ブラッティ・エンジェル
 ユキゲは天界のありとあらゆる場所を飛び回っていた。とある人を捜し回って。
 今すぐにでも、聞き出さなくては。そいつが知らないなら調べるのみ。サヨについて、今すぐに。
 庭園に珍しい銀髪が目に入った。
「いた!」
ユキゲは獲物を見つけた野鳥のように、その人物の方に飛んで行った。幸運にも、その人物は一人だった。
 自分にもの凄い勢いで飛んでくるなにかに気がついたウスイは、反射的に近くにあった小石を投げつけた。もちろん、それは見事命中。ユキゲの眉間のど真ん中にぶつかった。
「え?ユキゲ?」
目の前で痛そうに悶えている人物に、ウスイは目を丸くして投げようとしていた小石から手を放した。小石と言っても小さい見習い天使にしては手のひら大のものだった。
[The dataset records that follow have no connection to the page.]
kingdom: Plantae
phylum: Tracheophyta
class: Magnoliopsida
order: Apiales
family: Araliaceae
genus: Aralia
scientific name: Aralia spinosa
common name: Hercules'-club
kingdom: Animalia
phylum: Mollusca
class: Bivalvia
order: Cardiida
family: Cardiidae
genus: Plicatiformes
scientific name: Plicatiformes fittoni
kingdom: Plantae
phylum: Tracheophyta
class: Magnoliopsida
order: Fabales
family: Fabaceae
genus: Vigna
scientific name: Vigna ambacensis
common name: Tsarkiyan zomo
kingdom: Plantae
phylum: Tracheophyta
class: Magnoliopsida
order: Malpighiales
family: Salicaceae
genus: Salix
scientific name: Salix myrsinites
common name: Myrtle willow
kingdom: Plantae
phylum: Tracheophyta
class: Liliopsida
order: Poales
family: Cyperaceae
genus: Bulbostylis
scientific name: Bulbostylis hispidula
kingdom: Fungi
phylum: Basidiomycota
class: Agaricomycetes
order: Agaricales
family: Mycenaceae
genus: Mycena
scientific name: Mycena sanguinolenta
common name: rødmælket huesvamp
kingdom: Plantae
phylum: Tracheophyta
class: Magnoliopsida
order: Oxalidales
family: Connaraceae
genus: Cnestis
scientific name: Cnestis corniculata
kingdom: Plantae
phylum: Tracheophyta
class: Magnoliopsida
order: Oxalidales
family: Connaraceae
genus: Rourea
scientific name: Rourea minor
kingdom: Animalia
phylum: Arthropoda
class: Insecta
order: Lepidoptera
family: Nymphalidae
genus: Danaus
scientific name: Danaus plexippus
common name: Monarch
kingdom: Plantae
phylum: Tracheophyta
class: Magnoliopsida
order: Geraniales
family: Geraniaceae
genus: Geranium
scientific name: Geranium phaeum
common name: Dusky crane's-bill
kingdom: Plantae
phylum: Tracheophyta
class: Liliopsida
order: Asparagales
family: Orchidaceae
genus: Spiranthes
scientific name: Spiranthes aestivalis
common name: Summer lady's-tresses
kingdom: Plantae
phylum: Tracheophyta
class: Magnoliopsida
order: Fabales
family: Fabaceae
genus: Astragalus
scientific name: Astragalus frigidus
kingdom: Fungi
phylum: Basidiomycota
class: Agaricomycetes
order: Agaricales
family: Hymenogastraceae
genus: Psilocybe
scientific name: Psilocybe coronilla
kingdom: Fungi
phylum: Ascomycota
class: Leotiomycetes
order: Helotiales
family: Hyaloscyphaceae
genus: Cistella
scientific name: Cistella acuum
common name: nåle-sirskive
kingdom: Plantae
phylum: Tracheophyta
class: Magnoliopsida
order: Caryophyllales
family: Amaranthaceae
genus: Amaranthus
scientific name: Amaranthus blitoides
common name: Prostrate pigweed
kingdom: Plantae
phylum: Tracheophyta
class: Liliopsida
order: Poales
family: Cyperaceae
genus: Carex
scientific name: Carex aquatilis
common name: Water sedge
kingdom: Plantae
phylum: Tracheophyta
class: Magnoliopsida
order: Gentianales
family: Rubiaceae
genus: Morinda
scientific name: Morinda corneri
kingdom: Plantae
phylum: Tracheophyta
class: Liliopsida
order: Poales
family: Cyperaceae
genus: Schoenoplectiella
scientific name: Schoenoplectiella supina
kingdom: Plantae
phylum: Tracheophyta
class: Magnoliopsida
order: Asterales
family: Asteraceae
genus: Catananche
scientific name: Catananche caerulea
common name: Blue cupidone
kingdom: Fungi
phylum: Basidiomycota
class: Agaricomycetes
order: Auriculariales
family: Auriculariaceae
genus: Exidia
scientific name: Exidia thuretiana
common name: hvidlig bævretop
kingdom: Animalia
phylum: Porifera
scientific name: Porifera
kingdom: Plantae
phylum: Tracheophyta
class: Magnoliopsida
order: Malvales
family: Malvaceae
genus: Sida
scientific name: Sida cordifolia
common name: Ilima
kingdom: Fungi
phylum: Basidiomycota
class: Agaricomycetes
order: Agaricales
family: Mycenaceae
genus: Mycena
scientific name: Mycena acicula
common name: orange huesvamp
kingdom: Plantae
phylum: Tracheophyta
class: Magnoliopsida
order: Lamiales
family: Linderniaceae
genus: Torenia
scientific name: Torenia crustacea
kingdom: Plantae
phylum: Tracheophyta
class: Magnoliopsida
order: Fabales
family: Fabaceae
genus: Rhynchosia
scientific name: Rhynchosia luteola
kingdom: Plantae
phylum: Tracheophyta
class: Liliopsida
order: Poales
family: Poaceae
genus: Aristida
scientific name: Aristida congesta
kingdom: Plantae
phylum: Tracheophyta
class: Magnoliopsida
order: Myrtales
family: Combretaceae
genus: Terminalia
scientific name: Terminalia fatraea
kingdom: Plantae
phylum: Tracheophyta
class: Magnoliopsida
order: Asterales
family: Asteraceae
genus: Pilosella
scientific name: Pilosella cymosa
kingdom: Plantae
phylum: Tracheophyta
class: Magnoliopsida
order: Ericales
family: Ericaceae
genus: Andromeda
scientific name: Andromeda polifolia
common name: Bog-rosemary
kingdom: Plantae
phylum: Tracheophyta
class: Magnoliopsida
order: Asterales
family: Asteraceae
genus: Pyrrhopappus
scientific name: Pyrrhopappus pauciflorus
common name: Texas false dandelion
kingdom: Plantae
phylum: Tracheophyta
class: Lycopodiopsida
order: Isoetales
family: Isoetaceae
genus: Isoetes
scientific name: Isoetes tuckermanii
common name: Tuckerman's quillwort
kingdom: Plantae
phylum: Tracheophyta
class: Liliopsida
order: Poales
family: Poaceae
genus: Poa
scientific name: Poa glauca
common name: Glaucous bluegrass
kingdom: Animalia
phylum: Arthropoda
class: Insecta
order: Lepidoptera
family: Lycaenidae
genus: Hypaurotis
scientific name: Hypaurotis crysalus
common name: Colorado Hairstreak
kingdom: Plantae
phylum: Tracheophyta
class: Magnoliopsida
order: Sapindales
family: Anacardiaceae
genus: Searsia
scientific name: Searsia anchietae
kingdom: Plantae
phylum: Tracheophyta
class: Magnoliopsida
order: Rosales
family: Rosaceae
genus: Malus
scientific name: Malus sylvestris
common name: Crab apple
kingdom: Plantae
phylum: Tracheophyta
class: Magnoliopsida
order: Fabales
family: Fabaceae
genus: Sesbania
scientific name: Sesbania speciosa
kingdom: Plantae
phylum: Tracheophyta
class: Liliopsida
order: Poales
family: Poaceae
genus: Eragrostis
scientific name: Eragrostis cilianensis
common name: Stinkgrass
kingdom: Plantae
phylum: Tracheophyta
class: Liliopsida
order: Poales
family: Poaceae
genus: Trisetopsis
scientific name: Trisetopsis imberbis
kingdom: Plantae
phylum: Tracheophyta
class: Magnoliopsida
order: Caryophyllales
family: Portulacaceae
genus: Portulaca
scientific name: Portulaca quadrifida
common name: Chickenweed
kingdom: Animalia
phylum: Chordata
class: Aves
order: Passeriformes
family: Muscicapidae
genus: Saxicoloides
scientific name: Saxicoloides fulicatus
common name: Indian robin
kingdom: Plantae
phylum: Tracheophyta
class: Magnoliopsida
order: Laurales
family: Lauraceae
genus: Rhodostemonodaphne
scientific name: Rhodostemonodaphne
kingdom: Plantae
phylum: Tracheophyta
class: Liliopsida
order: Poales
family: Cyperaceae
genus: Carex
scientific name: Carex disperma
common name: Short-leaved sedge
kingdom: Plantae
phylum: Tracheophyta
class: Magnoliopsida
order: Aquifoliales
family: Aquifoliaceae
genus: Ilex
 自分がしたことを自覚して、ウスイはポケットからハンカチを取り出すと、近くにあった噴水で濡らす。絞りながらユキゲに近づくともの凄い形相で睨んできた。
 さすがに罪悪感が生まれた。しかし、そこで謝らないのかウスイだった。
「自業自得ですわ。後ろからあんなスピードでなにかが来ましたら、防衛本能が働いても文句は言えませんわよ」
呆れたようにぐちぐちと言葉を並べるウスイは、小石が当たって熱を持っている場所にハンカチを当てた。そのときに頬を若干染めごめんなさいと謝った姿をユキゲは見逃さなかった。
 なぜが胸がむず痒くて、気分が悪くなった。手が触れないように心がけながらハンカチを自分で押さえる。離れていくウスイの手を見つめていたことには気づかなかった。
「で、わたくしになにか急用でもありましたの?」
ウスイのそのつぶやきにユキゲは流されかけていた用事を思い出して目を見開いた。その反応にウスイは若干眉を寄せた。ただ事じゃないのを察した。
「最近サヨ、なんかやらかしてねぇか」
「サヨですの?わたくしは知りませんわ。記憶の間では過去の記憶しか見ていませんので」
ウスイの言っていることは事実だろう。目が泳いでいない。隠しているようにも見えない。
 それならと、ユキゲはウスイの腕を掴んで飛び出した。
「記憶の間でサヨになにがあったか調べるぞ」
「あ、はい」
「嫌な予感しかしねぇんだ」
こんな時なのにウスイは掴まれた腕から真っ赤になっていった。しかし、ウスイは嫌な予感と言われた瞬間、緊張が全身を駆け巡った。